6. The only warm-blooded animal endemic to Antarctica
Emperor Penguin is the only warm-blooded animal which can endure the bitter winter of Antarctica. To facilitate this, emperor penguins are equipped with several special adaptations including four layers of scale-like feathers which protect them from icy winds and provide a waterproof coat, capable of storing large amounts of fat which insulates their bodies while also serving as a long-lasting energy source. They can breed during the worst winter climate and can survive without food for almost 9 weeks.
5. No Ants continent
Antarctica is one of the very few places in the world where you won’t be able to find any specie of ants. Occasionally ants may hitch on a ship or plane and reach there but they die quickly because of the extreme climate which they are incapable of adapting.
4. Best Place to Find Meteorites
Antarctica is the best place in the world to find meteorites. The first meteorite in Antarctica was discovered in 1912. Since then there has been discovery of a large quantity of meteorites. Pieces of Mars that have fallen on Earth in the form of meteorites can also be found here. Finding them in Antarctica is easy as the dark meteorites easily show up against the white sheet of ice. At times, meteorites can be seen gathered at one place. The flow of the ice concentrates them to one place. . This place is heaven for people researching on meteorites.
3. There is no Standard Time in Antarctica
Since the continent experiences 6 months of darkness and 6 months of Sunlight, there is no standard time zone set for this continent. People who stay there follow the time zone of their particular country. Therefore, two different stations belonging to two different countries will show two different times in Antarctica. Areas, where there are no stations situated, have no standard time and they are classified under UTC time.
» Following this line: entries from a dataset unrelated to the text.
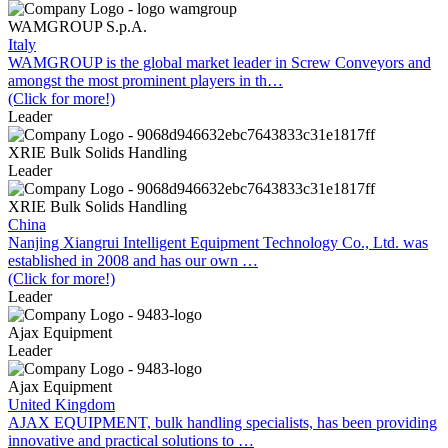
WAMGROUP S.p.A.
Italy
WAMGROUP is the global market leader in Screw Conveyors and
amongst the most prominent players in th…
(Click for more!)
Leader
XRIE Bulk Solids Handling
Leader
XRIE Bulk Solids Handling
China
Nanjing Xiangrui Intelligent Equipment Technology Co., Ltd. was
established in 2008 and has our own …
(Click for more!)
Leader
Ajax Equipment
Leader
Ajax Equipment
United Kingdom
AJAX EQUIPMENT, bulk handling specialists, has been providing
innovative and practical solutions to …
2. Mount Sidley is the highest volcano in Antarctica
It is Mount Sidley that is the highest volcano in Antarctica and not the popularly known Mount Erebus (which is the second-highest). Mount Sidley is a massive, snow-covered shield volcano. It was discovered by Rear Admiral Richard E. Byrd on 18th November, 1934 when he was on an airplane flight and he named this mountain “Sidley” after Mabelle E. Sidley, the daughter of William Horlick who contributed to the 1933–35 Byrd Antarctic Expedition. Not much is known about this mountain as it is situated in a remote location with extreme conditions which makes it difficult for people to reach there. The only first recorded ascent of Mount Sidley was by New Zealander Bill Atkinson on 11th January, 1990, whilst working in support of a USAP scientific field party.
1. Politics in Antarctica
Although various countries claim sovereignty in certain regions, Antarctica is not ruled or governed by any country. While many of these countries have accepted each other’s claim, this status is not universally recognized. New claims on Antarctica have been suspended since 1959 and the continent is considered politically neutral as of 2014. The 1959 Antarctic Treaty signed by 12 countries have declared this continent as the as a scientific preserve unfit for civilization and has established freedom of scientific investigation and environmental protection. This treaty has also banned military activity on the continent.
Antarctica forms that part of the earth which people are eager to explore but are incapable due to its extreme climate. However, slowly and steadily, this unknown land is being explored – whether for good or not, time will tell.